Baby-boomer business owners want to retire. An estimated 60-70% of existing business owners will leave their businesses by 2020. In rural communities, many of these businesses will not be able to successfully make the transition to a new owner. According to Thompson and Walstad of the Gallup Press, 1/3 of business owners hope to sell their business, 1/3 want t a family member to take over, and 1/3 plan to sell down their inventory, lay off staff and close their doors. This graying generation is producing 10,000 individual retirements each day.
This information comes from Odee Ingersoll’s Community Leadership Briefing, Preparing Local and Regional Economies for The Coming Wave of Exiting Business Owners, which discusses the demographic, economic and market forces which are combining to create “the perfect storm for rural and older urban communities.”
According to Ingersoll, not every “business owner heading for retirement is a business closure waiting to happen.” But these baby boomers created these businesses and don’t have the experience of having taken over from somebody else. Not all of these businesses are strong enough to survive the transfer, but it is clear that it is better for a rural community if someone local can take over that business. “Local owners support their communities. Absentee owners take from those communities.”

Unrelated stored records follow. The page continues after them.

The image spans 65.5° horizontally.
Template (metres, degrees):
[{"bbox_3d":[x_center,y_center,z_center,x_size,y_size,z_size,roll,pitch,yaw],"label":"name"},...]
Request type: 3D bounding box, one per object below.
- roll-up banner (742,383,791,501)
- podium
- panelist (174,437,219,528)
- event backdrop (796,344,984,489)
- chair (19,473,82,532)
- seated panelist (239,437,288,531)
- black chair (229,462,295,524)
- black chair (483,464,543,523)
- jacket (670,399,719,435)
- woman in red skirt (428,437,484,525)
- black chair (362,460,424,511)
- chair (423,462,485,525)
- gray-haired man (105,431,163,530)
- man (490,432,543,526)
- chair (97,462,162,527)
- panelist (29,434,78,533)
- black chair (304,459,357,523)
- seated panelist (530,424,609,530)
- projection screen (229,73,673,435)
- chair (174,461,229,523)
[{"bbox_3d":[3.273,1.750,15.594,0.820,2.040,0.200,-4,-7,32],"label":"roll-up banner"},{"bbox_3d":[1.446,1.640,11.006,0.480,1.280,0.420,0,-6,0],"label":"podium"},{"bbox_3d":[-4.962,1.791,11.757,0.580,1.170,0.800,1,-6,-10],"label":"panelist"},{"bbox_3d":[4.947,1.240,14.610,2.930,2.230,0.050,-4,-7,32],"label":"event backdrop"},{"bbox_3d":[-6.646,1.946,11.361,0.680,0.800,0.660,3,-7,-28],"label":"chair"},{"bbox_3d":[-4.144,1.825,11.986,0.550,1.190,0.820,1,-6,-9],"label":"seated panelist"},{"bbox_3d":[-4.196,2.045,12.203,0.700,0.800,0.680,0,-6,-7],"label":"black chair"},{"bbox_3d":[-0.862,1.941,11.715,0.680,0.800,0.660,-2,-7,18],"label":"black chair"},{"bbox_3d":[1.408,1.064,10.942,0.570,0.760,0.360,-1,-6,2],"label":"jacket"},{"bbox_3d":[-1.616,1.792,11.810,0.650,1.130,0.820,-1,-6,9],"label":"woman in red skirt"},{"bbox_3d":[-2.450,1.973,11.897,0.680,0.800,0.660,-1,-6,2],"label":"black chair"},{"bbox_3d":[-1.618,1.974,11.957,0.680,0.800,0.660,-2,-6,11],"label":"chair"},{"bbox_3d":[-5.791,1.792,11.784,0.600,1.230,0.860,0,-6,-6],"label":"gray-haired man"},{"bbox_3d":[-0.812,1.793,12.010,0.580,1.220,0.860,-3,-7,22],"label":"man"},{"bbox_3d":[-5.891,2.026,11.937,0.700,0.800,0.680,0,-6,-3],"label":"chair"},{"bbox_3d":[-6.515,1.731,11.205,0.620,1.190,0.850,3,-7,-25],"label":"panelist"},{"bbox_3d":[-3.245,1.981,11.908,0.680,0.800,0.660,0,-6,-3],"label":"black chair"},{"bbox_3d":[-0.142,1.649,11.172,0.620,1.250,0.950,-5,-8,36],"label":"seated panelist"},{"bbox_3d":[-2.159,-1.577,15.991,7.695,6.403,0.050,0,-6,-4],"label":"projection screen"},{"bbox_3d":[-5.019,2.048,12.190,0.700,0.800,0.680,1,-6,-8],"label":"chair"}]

So what is a rural community to do? Are these businesses worth the effort for community leaders to support these transitions? “Every community thrives or withers in part because of the wealth that has been created, retained and put to use there. Wealth creates employment for others, supports the new library project, the arts and school sports teams. It is spent inside the community in other stores, paid in sales and property taxes that improve a community’s infrastructure, and provides services adding to the perceived quality of life.
“Where does community wealth come from? Not employees. Not state workers. It comes from business owners – specifically local owners who live and work in their communities. When business ownership leaves a community, the wealth it creates leaves too.” (p.9)
I found this info on business transition at the Rural Futures Institute, hosted in May by the University of Nebraska. Over 450 attendees participated in this three-day conference to discuss the creation of an institution to “assist rural Nebraska and the Great Plains in creating a resilient and sustainable future building upon a culture or innovation and entrepreneurship.”